I use that as an example,
Dick, of really getting your arms around a big contentious,
comprehensive set of issues. In a way he did the same
with under his own action in developing the atoms for
peace. And we followed those lines of policy, then,
throughout his administration. He insisted on having
the time to think these things through and insisted,
also, on looking at them as a whole.
We have a little saying,
brought back from one of the headquarters in Europe,
“Give me half the facts, I want to make a quick
decision.” That, I can tell you, was not Eisenhower’s
way. But I think, Dick, you make a very good point.
And, in fact, those of us who have some bias on this,
have been bold enough to make the suggestion that the
time is at hand for another solarium exercise.
BRODSKY:
Thank you. I’m Alan Brodsky, Adjunct Professor
at Georgetown University and senior scientist at SCIC
and these excellent presentations brings me back 50
years. And I remember something else that I think happened
during the Eisenhower administration. He also seemed
to realize that perhaps our efforts would fail. And
I know, since I was part of it after a little while,
that he established an excellent civil defense program,
which was decimated in 1994. And I’ve been trying
to get some of this re-established as a past chairman
of Homeland Security for a Healthy(?) Society.
And I wonder if you could
tell me, to what degree President Eisenhower really
thought about protecting the population as well as these
other issues.
GOODPASTER:
Oh, he certainly did. He was deeply conscious of the
turning point that had occurred with the development
of the thermo-nuclear weapons. Prior to that there had
been some consideration that the fission weapon was
simply another large step in the long cycle of destructive
power development. But the fusion weapon represented
something different. He set up a group and had it operating
very secretly to prepare what was called a net assessment
of what would be the effect of a nuclear exchange.
And it was out of that
that you began to hear from him that a nuclear exchange
would be a form of mutual insanity or mutual suicide.

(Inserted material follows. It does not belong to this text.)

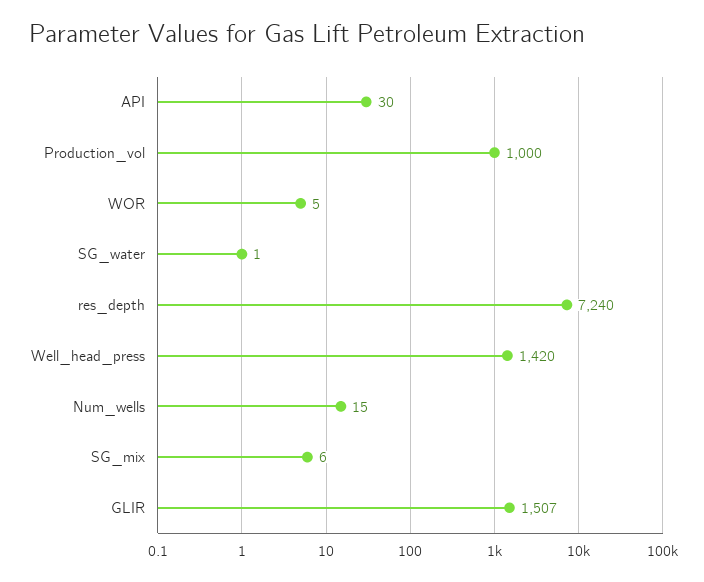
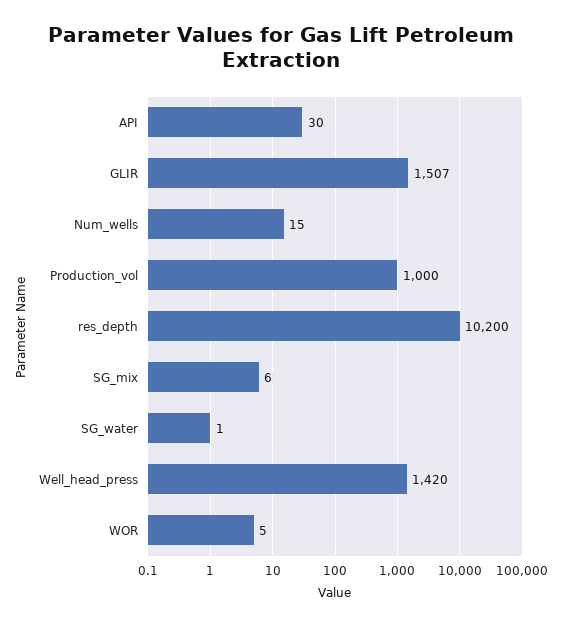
res_depth: 7240 -> 10200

And to make this very graphic, having heard this presentation
of the enormous loses of life and destructiveness that
would occur, he said, “Well, I guess what we will
really need is bulldozers to push the bodies off the
streets.” So you have a sense there of the depth
of concern on his part and his determination to find
ways such as containment, such as deterrents, ways to
reign in, hold in check and, ultimately, reverse the
arms race.
That was very deeply on
his mind and it was the protection of our people and
his responsibility as responsibilities that he had accepted
as President of the United States and he devoted hours
and days of thought to what could be done to head off
the nuclear holocaust that concerned us all.
PFALTZGRAFF:
Well, I know that everyone will join me in expressing
thanks for this outstanding panel for opening the conference
in the way that it has and setting the stage as it has
and providing for us some unique insights into the life
and times of Dwight D. Eisenhower and especially the
setting in which the “Atoms for Peace” speech
was developed and delivered and discussing its legacy.